The application supports a wide range of unstructured content such as product manuals, scanned documents, meeting notes, and chat logs, in various file formats:
.c3doc.md.c3doc.md.ipynb.pdf.c3typ.doc.docx.html.pptx.txt.rtf.png.jpeg
See the Genai.SourceFileTypes Type for supported formats and extension options.
You can add unstructured data in two ways:
The application chunks and indexes documents automatically after upload.
Upload documents from local machine
You can upload unstructured files directly into the application for immediate indexing.
Open the documents tab
- In the C3 Generative AI Application, select the Data icon.
- Select the Documents tab.
- Select Upload, then choose Upload files manually.

Upload your files
Select the files from your local machine. Example files include:
product_manual.pdf.compliance_policy.docx.customer_notes.txt.support_chat_transcript.txt.setup_guide.pdf.
Review upload settings
Before you confirm the upload:
- Leave Automatically update search index enabled to ensure the application immediately chunks, embeds, and indexes your documents.
- Use the default Directory unless you created a custom data source.
If you don't enable automatic indexing, you can manually start the indexing process by selecting the uploaded files and selecting Add to index.
Select Upload to start processing.

Monitor chunking and indexing
Each uploaded document corresponds to a Genai.SourceFile instance within a Genai.SourceCollection. This object tracks the file's ingestion status, including Chunked, Indexed, and Needs Reindexing states.
To delete a document, select the file and then select the Trash icon. This action removes the document from the index and prevents future syncing or reindexing.
After you complete the upload:
- The application chunks the documents into smaller passages.
- It then indexes these passages into the vector store.
- The application marks documents as Indexed when it finishes processing them.
If a document is modified after it's indexed, it enters a Needs Reindexing state. You must reindex the document to update the vector store.
Processing time varies based on file size and compute resources.
You can track progress in the Documents tab.

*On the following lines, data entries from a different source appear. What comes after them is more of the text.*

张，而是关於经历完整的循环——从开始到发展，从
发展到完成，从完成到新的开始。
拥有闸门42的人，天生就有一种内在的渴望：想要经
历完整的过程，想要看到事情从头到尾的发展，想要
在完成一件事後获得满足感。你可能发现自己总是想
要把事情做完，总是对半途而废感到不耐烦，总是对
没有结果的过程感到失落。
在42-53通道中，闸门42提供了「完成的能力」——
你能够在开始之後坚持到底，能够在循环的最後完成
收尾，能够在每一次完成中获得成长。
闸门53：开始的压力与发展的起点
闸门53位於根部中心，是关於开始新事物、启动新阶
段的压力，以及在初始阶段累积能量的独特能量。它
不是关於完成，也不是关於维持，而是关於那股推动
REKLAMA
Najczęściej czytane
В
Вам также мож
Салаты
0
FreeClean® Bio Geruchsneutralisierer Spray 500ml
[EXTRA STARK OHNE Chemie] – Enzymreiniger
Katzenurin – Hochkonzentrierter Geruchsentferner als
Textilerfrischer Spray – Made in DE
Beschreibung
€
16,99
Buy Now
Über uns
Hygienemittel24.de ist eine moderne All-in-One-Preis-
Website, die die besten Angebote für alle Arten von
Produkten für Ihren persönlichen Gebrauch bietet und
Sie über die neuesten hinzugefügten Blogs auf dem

If documents fail to index or get stuck in processing, see Troubleshoot Common Issues for resolution steps.
Connect an external blob store
Use a cloud storage connection to ingest unstructured data at scale. Currently, C3 AI supports Amazon S3 as a storage provider.
Open the source directories tab
- In the C3 Generative AI Application, select the Data icon.
- Select the Source Directories tab.

Add a new source and provide connection details
- Select the + icon in the Source Directories tab.
- Choose Amazon S3 as your storage provider.
- Enter the following details:
- Name (required)
- Description (optional)
- Region
- Access key and Secret key
- Bucket name
- Select Continue.

Specify the source directory
- Select the directory path in your bucket.
- Confirm and save the source.
The connected files appear automatically under the Documents tab.
The application chunks and indexes the documents in the background.
After indexing completes, users can search using natural language. For example, you can ask about maintenance steps or key points from a compliance guide.

Set sync schedules
Use a sync schedule to automatically ingest new or updated files.
In the Documents tab, select Set Sync Schedule.

In the dialog box:
- Turn Sync on.
- Set a frequency (for example, Daily).
- Choose an hour and specify AM or PM.
Enable Automatically update search index to index files after each sync.

Select Done.
The application runs syncs as scheduled. New files become searchable after indexing.